[Start of section]
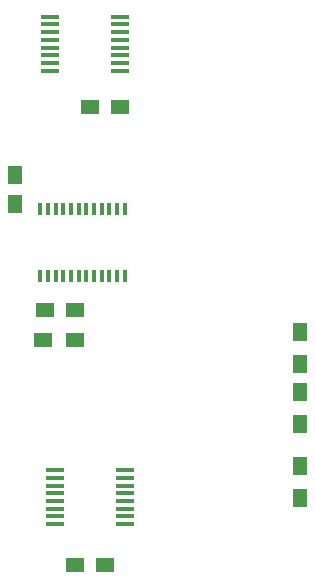
<source format=gbr>
%TF.GenerationSoftware,KiCad,Pcbnew,(5.1.9)-1*%
%TF.CreationDate,2021-06-08T22:15:24-04:00*%
%TF.ProjectId,AtariWiiWifi,41746172-6957-4696-9957-6966692e6b69,rev?*%
%TF.SameCoordinates,Original*%
%TF.FileFunction,Paste,Top*%
%TF.FilePolarity,Positive*%
%FSLAX46Y46*%
G04 Gerber Fmt 4.6, Leading zero omitted, Abs format (unit mm)*
G04 Created by KiCad (PCBNEW (5.1.9)-1) date 2021-06-08 22:15:24*
%MOMM*%
%LPD*%
G01*
G04 APERTURE LIST*
%ADD10R,1.250000X1.500000*%
%ADD11R,1.500000X1.300000*%
%ADD12R,1.300000X1.500000*%
%ADD13R,0.400000X1.100000*%
%ADD14R,1.500000X0.450000*%
%ADD15R,1.500000X1.250000*%
G04 APERTURE END LIST*
D10*
%TO.C,C1*%
X135890000Y-87015000D03*
X135890000Y-89515000D03*
%TD*%
D11*
%TO.C,R1*%
X140970000Y-100965000D03*
X138270000Y-100965000D03*
%TD*%
D12*
%TO.C,R2*%
X160020000Y-103030000D03*
X160020000Y-100330000D03*
%TD*%
%TO.C,R3*%
X160020000Y-111680000D03*
X160020000Y-114380000D03*
%TD*%
%TO.C,R4*%
X160020000Y-105410000D03*
X160020000Y-108110000D03*
%TD*%
D13*
%TO.C,U1*%
X138030000Y-89860000D03*
X138680000Y-89860000D03*
X139330000Y-89860000D03*
X139980000Y-89860000D03*
X140630000Y-89860000D03*
X141280000Y-89860000D03*
X141930000Y-89860000D03*
X142580000Y-89860000D03*
X143230000Y-89860000D03*
X143880000Y-89860000D03*
X144530000Y-89860000D03*
X145180000Y-89860000D03*
X145180000Y-95560000D03*
X144530000Y-95560000D03*
X143880000Y-95560000D03*
X143230000Y-95560000D03*
X142580000Y-95560000D03*
X141930000Y-95560000D03*
X141280000Y-95560000D03*
X140630000Y-95560000D03*
X139980000Y-95560000D03*
X139330000Y-95560000D03*
X138680000Y-95560000D03*
X138030000Y-95560000D03*
%TD*%
D14*
%TO.C,U2*%
X138880000Y-73630000D03*
X138880000Y-74280000D03*
X138880000Y-74930000D03*
X138880000Y-75580000D03*
X138880000Y-76230000D03*
X138880000Y-76880000D03*
X138880000Y-77530000D03*
X138880000Y-78180000D03*
X144780000Y-78180000D03*
X144780000Y-77530000D03*
X144780000Y-76880000D03*
X144780000Y-76230000D03*
X144780000Y-75580000D03*
X144780000Y-74930000D03*
X144780000Y-74280000D03*
X144780000Y-73630000D03*
%TD*%
%TO.C,U3*%
X145190000Y-112025000D03*
X145190000Y-112675000D03*
X145190000Y-113325000D03*
X145190000Y-113975000D03*
X145190000Y-114625000D03*
X145190000Y-115275000D03*
X145190000Y-115925000D03*
X145190000Y-116575000D03*
X139290000Y-116575000D03*
X139290000Y-115925000D03*
X139290000Y-115275000D03*
X139290000Y-114625000D03*
X139290000Y-113975000D03*
X139290000Y-113325000D03*
X139290000Y-112675000D03*
X139290000Y-112025000D03*
%TD*%
D15*
%TO.C,C2*%
X140990000Y-120015000D03*
X143490000Y-120015000D03*
%TD*%
%TO.C,C3*%
X140950000Y-98425000D03*
X138450000Y-98425000D03*
%TD*%
%TO.C,C4*%
X142260000Y-81280000D03*
X144760000Y-81280000D03*
%TD*%
M02*

</source>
[End of section]
Copy task for the entries above: every line with the string "LIST".

G04 APERTURE LIST*
G04 APERTURE END LIST*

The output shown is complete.